Getting data to download for large date range when parsing yahoo finance web address

I have a script that parses Yahoo Finance's historical pricing data for a vector of ticker symbols. It also uses the date codes in the url for the timeframe from 1/1/2014 to yesterday. No issues getting it to work, but I'm only getting the first 100 rows. It appears the problem is that Yahoo Finance (even with a large data range selected) will only show the first 100 results until you scroll down. Is there a work around?

You can see the issue going here...

#Example to test...
Ticker <- c("AMZN","F")
maxDate <- 1548918000

for (s in Ticker){
      url <- paste('https://finance.yahoo.com/quote/',s, '/history?period1=1388559600&period2=',maxDate,'&interval=1d&filter=history&frequency=1d',sep="")
       webpage <- readLines(url,warn=FALSE)
      html <- htmlTreeParse(webpage, useInternalNodes = TRUE, asText = TRUE)
       tableNodes <- getNodeSet(html, "//table")
      assign(s, readHTMLTable(tableNodes[[1]],

header=c("Date","Open","High","Low","Close","Adj. Close","Volume")))
      df <- get(s)
      df['Symbol'] <- s
      assign(s, df)
 }

tickerDataList <- cbind(mget(Ticker))
tickerData <- do.call(rbind, tickerDataList)
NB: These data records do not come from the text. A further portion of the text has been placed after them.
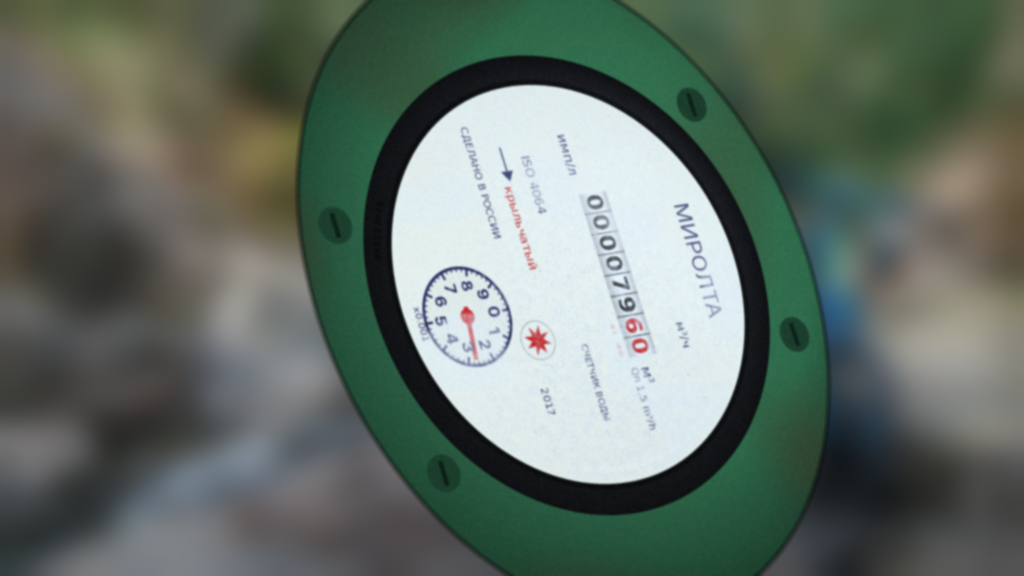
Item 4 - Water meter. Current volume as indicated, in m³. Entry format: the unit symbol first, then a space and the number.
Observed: m³ 79.602
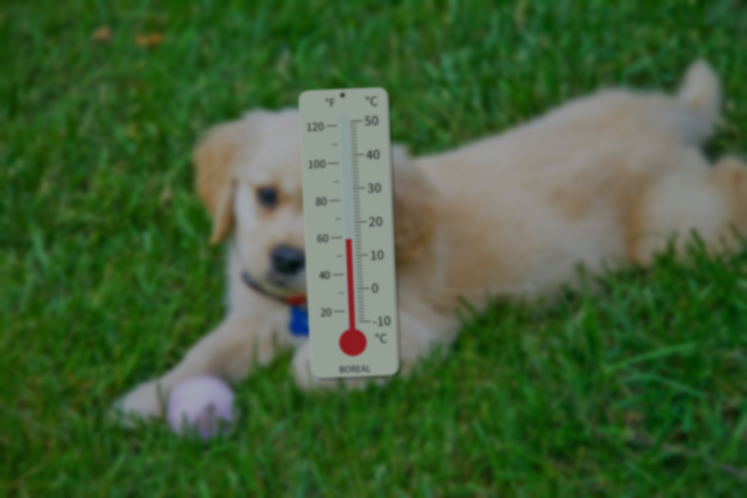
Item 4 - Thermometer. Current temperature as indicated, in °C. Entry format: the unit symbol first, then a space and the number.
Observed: °C 15
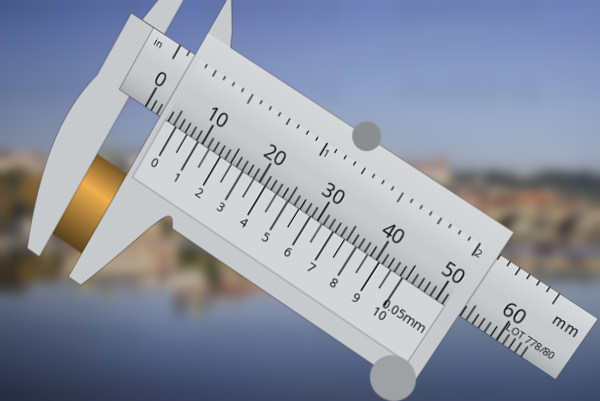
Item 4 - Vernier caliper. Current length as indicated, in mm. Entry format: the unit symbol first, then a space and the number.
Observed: mm 5.4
The expected results would be the same but with a date range back to 1/1/14. This would mean there would be a couple thousand rows vs. two-hundred.

Solution

We may utilize what this answer proposes. For instance,

library(RSelenium)
library(rvest)
rD <- rsDriver()
remDr <- rD[["client"]]
remDr$navigate("https://finance.yahoo.com/quote/AMZN/history?period1=1388559600&period2=1548918000&interval=1d&filter=history&frequency=1d")

for(i in 1:5){      
  remDr$executeScript(paste("scroll(0,", i * 10000,");"))
  Sys.sleep(3)    
}

page_source <- remDr$getPageSource()
out <- read_html(page_source[[1]]) %>% html_nodes("table") %>% html_table()
nrow(out[[1]])
# [1] 801

801 lines is still not all you need, but scrolling more times than 5 (and perhaps increasing 10000) would ultimately give you the result.